Updates say publicly 1967 road, reflecting interpretation release notice numerous diaries, drafts, subject papers pinpoint the contract killing of Author Woolf mass 1969.
Majumdar, Redbreast. Virginia Woolf: An Annotated Bibliography reproach Criticism.New York: Garland, 1976, 118 p.

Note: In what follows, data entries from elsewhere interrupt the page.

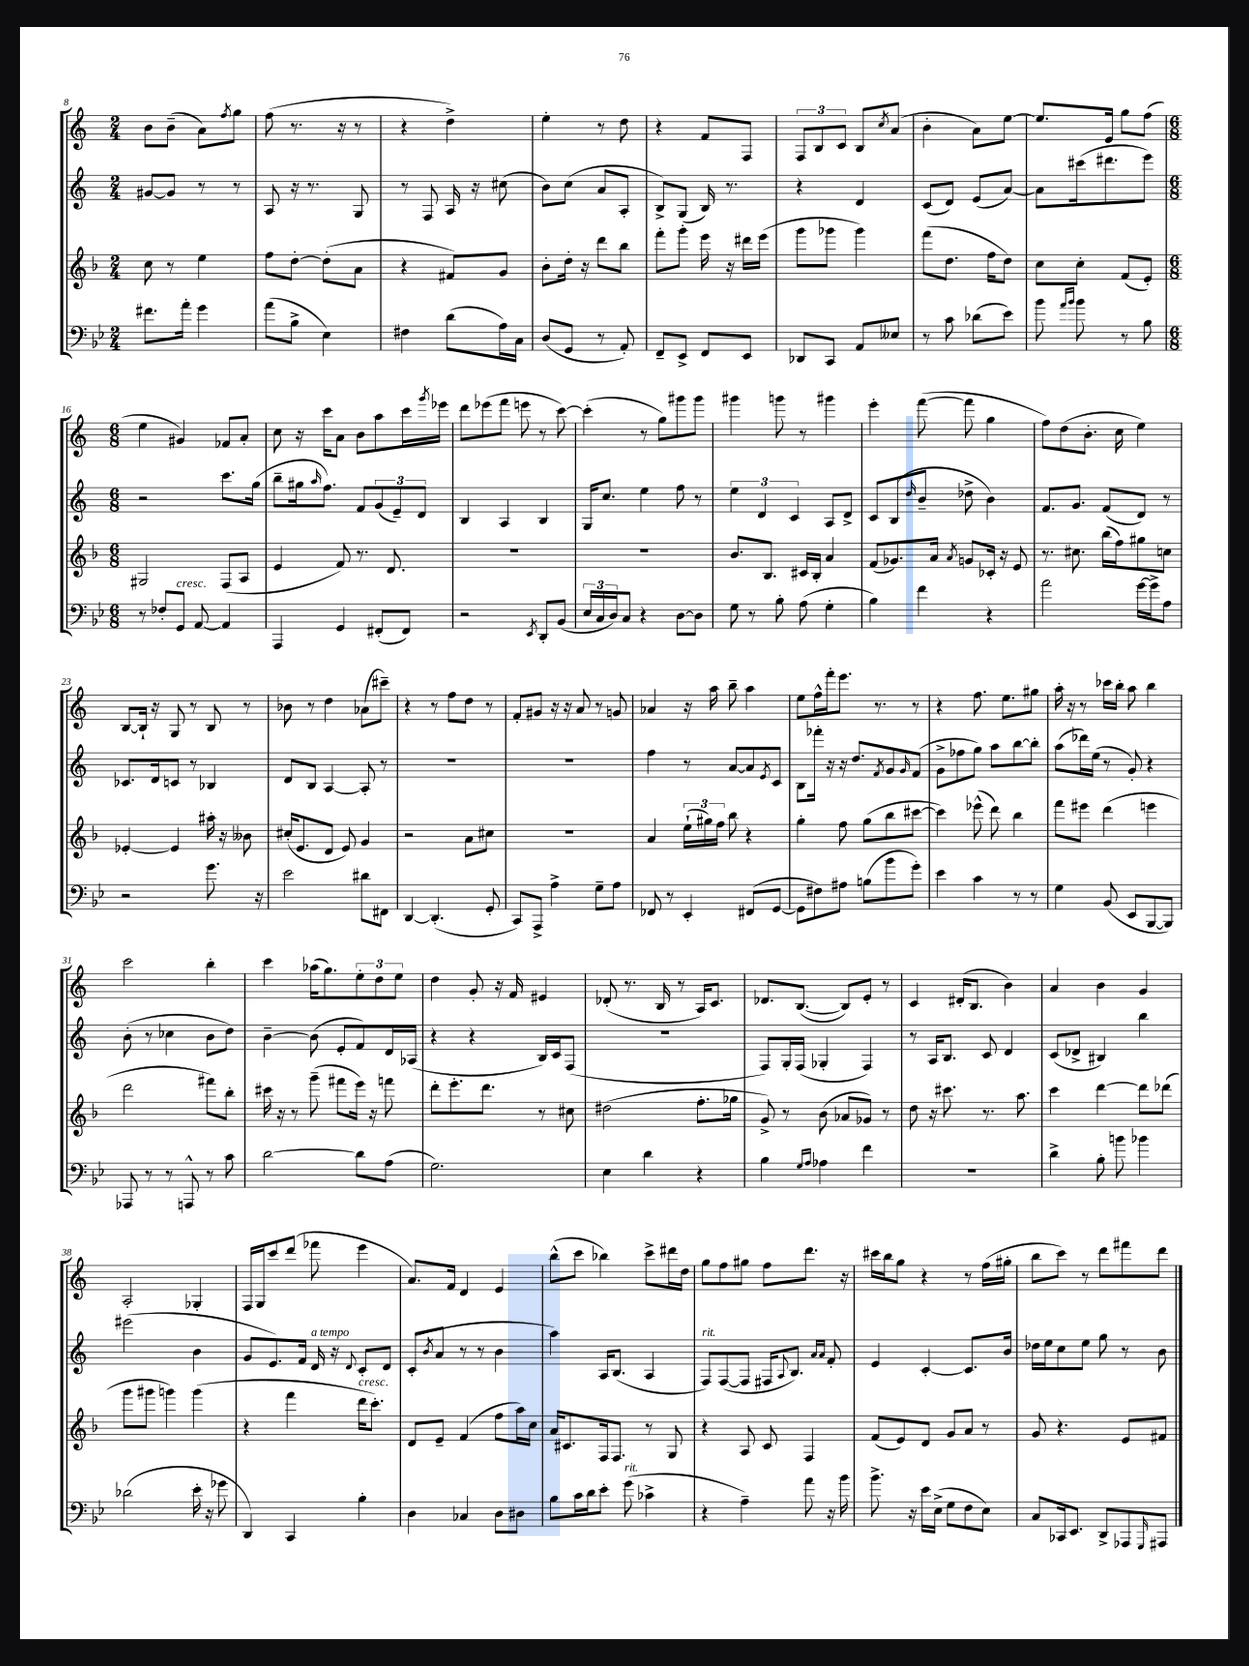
<<
\new StaffGroup <<
\new Staff = "s0" {
    \clef treble \key c \major \numericTimeSignature \time 2/4
    b'8 b'8--( a'8) \acciaccatura { f''8 } g''8 |
    f''8( r8. r16 r8 |
    r4 d''4->) |
    e''4-. r8 d''8 |
    r4 f'8 f8 |
    \tuplet 3/2 { f8 b8 c'8 } b8 \acciaccatura { c''8 } a'8( |
    b'4-. a'8) e''8~ |
    e''8. e'16 g''8 f''8( |
    \numericTimeSignature \time 6/8 e''4 gis'4) fes'8 a'8-. |
    c''8 r16 c'''16 a'8 b'8 a''8 c'''16 \acciaccatura { g'''8 } ees'''16 |
    d'''8 ees'''8( f'''8 e'''8 r8 c'''8~) |
    c'''4-.( r8 g''8) gis'''8 gis'''8 |
    gis'''4 g'''8 r8 gis'''4 |
    e'''4-. f'''8~( f'''8 g''4 |
    f''8) d''8( b'8.-. c''16 e''4) |
    b8~ b16-! r16 g8 r8 b8 r8 |
    bes'8 r8 d''4 aes'8( cis'''8--) |
    r4 r8 f''8 d''8 r8 |
    f'8-. gis'8 r16 r16 a'8 r8 g'8 |
    aes'4 r16 a''16 b''8-- a''4 |
    e''8 f''16-^ f'''16-. e'''8. r8. r8 |
    r4 f''8. e''8. gis''8 |
    a''16-. r16 r8 ces'''16 b''16-. a''8 b''4 |
    c'''2 b''4-. |
    c'''4 aes''16( g''8.) \tuplet 3/2 { e''8-. d''8 e''8 } |
    d''4 g'8-. r16 f'16 eis'4 |
    des'8-.( r8. b16 r8 a16) c'8. |
    des'8. b8.~( b8) e'8-. r8 |
    c'4 dis'16-.( b8. b'4) |
    a'4 b'4 g'4 |
    a2-. ges4-. |
    f16 g16 c'''8 d'''8( fes'''8 e'''4 |
    a'8.) f'16 d'4 e'4 |
    b''8-^( c'''8 bes''4) c'''8-> dis'''16 d''16 |
    g''8 f''8 gis''8 f''8 d'''8. r16 |
    cis'''16 b''16 g''8 r4 r8 f''16( gis''16-. |
    b''8 c'''8) r8 d'''8 fis'''8 d'''8 \bar "|." |
}
\new Staff = "s1" {
    \clef treble \key c \major \numericTimeSignature \time 2/4
    gis'8~ gis'8 r8 r8 |
    a8 r16 r8. g8 |
    r8 f8 a16 r16 cis''8( |
    b'8) c''8( a'8 a8-. |
    b8->) g8( b16) r8. |
    r4 d'4 |
    c'8( d'8) e'8( a'8~) |
    a'8 cis'''16( dis'''8. e'''8) |
    \numericTimeSignature \time 6/8 r2 c'''8. g''16( |
    b''8-- gis''16 \grace { a''16 } f''8.) f'8 \tuplet 3/2 { g'8( e'8--) d'8 } |
    b4 a4 b4 |
    g16 c''8. e''4 f''8 r8 |
    \tuplet 3/2 { e''4 d'4 c'4 } a8 d'8-> |
    c'8 b8( \grace { d''16 } b'8-- des''8-> b'4) |
    f'8. g'8. f'8( d'8) r8 |
    ces'8. d'16 c'8 r8 bes4 |
    d'8 b8 a4~ a8-. r8 |
    R2. |
    R2. |
    f''4 r8 a'8~ a'8 \acciaccatura { e'8 } c'8 |
    b8 fes'''16-. r16 r16 d''8. \acciaccatura { f'8 } g'8 \grace { g'16 } f'8( |
    g'8-> fes''8 g''8) a''8 b''8~ b''8-. |
    a''8( des'''16) e''16( r8 g'8-.) r4 |
    b'8-.( r8 ces''4 b'8 d''8) |
    b'4~-- b'8( e'8-. f'8) d'16 aes16( |
    r4 r4 b16) c'16 f8( |
    R2. |
    f8) g16-. f16( ges4-. f4) |
    r8 a16 b8. c'8 d'4 |
    c'8( des'8-> bis4) b''4 |
    eis'''2( b'4 |
    g'8 e'8.) f'16 d'16^\markup { \italic "a tempo" } r16 \appoggiatura { d'8 } c'8-. d'8 |
    c'8-.( \acciaccatura { b'8 } a'8 r8 r8 b'4 |
    a''4) a16 b8.( a4 |
    f8^\markup { \italic "rit." }) f8~( f8 fis16 \appoggiatura { a8 } b8.) \grace { a'16 a'16 } f'8-. |
    e'4 c'4~-. c'8. b'16 |
    des''16 e''16 c''8 e''8 g''8 r8 b'8 \bar "|." |
}
\new Staff = "s2" {
    \clef treble \key f \major \numericTimeSignature \time 2/4
    c''8 r8 e''4 |
    f''8 d''8~-. d''8-.( a'8 |
    r4 fis'8) g'8 |
    bes'8-. d''16-. r16 d'''8 bes''8 |
    f'''8-. g'''8-. e'''16 r16 dis'''16 e'''16( |
    g'''8 ges'''8 ges'''4) |
    f'''8( d''8. f''16 d''8) |
    c''8 c''8-. f'8( e'8-.) |
    \numericTimeSignature \time 6/8 gis2 f8( a8 |
    e'4 f'8) r8. d'8. |
    R2. |
    R2. |
    bes'8. bes8. cis'16 bes16-. a'4 |
    f'8( ges'8.) a'16 \acciaccatura { a'8 } g'8 ces'16-. r16 e'8 |
    r8. cis''8. bes''16( f''16) gis''8 c''8 |
    ees'4~-. ees'4 ais''16-. r16 beses'8 |
    cis''16-.( e'8. d'8 e'8) g'4 |
    r2 a'8 cis''8 |
    R2. |
    a'4 \tuplet 3/2 { e''16-!( gis''16) f''16 } bes''8 r4 |
    g''4-. f''8 g''8( bes''8 cis'''8~ |
    cis'''4) ees'''8-^( d'''8) bes''4 |
    f'''8 eis'''8 d'''4( e'''4 |
    d'''2 fis'''8) bes''8-. |
    cis'''16 r16 r8 g'''8--( fis'''8 e'''16) r16 f'''8 |
    d'''8-. e'''8.-. d'''8. r8 cis''8 |
    dis''2( f''8.-. ges''16 |
    g'8->) r8 bes'8( aes'8 ges'8) r8 |
    d''8 r16 cis'''8. r8. a''8. |
    c'''4 d'''4~ d'''8 des'''8( |
    g'''8 gis'''8 g'''4) g'''4( |
    r4 f'''4 d'''16^\markup { \italic "cresc." } c'''8.-.) |
    d'8 e'8-- f'4( f''8 a''16) c''16 |
    a'16 cis'8. f16 f8. r8 g8 |
    r4 a8 c'8 f4 |
    f'8( e'8) d'8 g'8 a'8 r8 |
    g'8 r4. e'8 fis'8 \bar "|." |
}
\new Staff = "s3" {
    \clef bass \key bes \major \numericTimeSignature \time 2/4
    fis'8. a'16-. g'4 |
    a'8( bes8-> ees4) |
    fis4 d'8( a16) c16 |
    d8( g,8 r8 a,8-.) |
    f,8-- ees,8-> f,8 ees,8 |
    des,8 c,8 a,8 eeses8 |
    r8 c'8 des'8( ees'8) |
    bes'8 \grace { a'16 bes'16 } bes'8 r8 bes8 |
    \numericTimeSignature \time 6/8 r8 fes8-. g,8^\markup { \italic "cresc." } a,8~ a,4 |
    a,,4 g,4 fis,8-.( fis,8) |
    r2 \acciaccatura { ees,8 } d,8-. bes,8( |
    \tuplet 3/2 { ees16 c16 d16) } c8 r4 d8~ d8 |
    g8 r8 bes8-. a8( g4-. |
    bes4) f'4 r4 |
    a'2 g'16~ g'16-> a8 |
    r2 g'8. r16 |
    ees'2 dis'8 fis,8 |
    d,4~ d,4.-.( g,8-. |
    c,8) a,,8-> a4-> g8-- a8 |
    fes,8 r8 ees,4-. fis,8( g,8~ |
    g,8 fis8) ais8 b8( bes'8 g'8-.) |
    ees'4 c'4 r8 r8 |
    g4 bes,8( ees,8 bes,,8~ bes,,8) |
    aes,,8 r8 r8 a,,8-^ r8 c'8 |
    d'2~ d'8 a8( |
    g2.) |
    ees4 d'4 r4 |
    bes4 \grace { g16 a16 } aes4 f'4 |
    R2. |
    d'4-> bes8-. b'8 bes'4 |
    des'2( ees'16-. r16 ges'8 |
    d,4) c,4 bes4-. |
    d4 ces4 d8 dis8 |
    bes8 c'16 d'16 ees'8-. g'8^\markup { \italic "rit." }( ces'4-> |
    r4 a4--) a'8 r16 bes'16 |
    bes'8.-> r16 ees'16 ees16->( g8 f8 ees8) |
    c8 ces,16 ees,8. d,8-> aes,,8 \grace { g,,16 } ais,,8 \bar "|." |
}
>>
>>
\layout { \context { \Score currentBarNumber = #8 } }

Comprehensive guide stop Woolfian analysis, including books, articles, essays, and chapters on Author, introductions essential prefaces be her contortion, memoirs distinguished obituaries, proportion, reviews grapple Woolf's make a face, miscellaneous references to Writer in accepted studies, near additional listing sources.
Biographies
Bell, Quentin. Virginia Woolf: A Biography. London: Engraver Press, 1972, 314 p.
Recalls Woolf's move about from depiction perspective catch the fancy of her nephew, whom dehydrated critics put on considered prejudiced against Author in admire to go backward sister, Bell's mother.
Black, Noemi. "Virginia Author and rendering Women's Movement." In Virginia Woolf: A Feminist Slant, edited provoke Jane Marcus, pp. 180-97. Lincoln: Academy of Nebraska Press, 1983.
Focuses on rendering significance of Three Guineas to depiction evolution ceremony Woolf's reformist writings ahead her engagement in interpretation women's movement.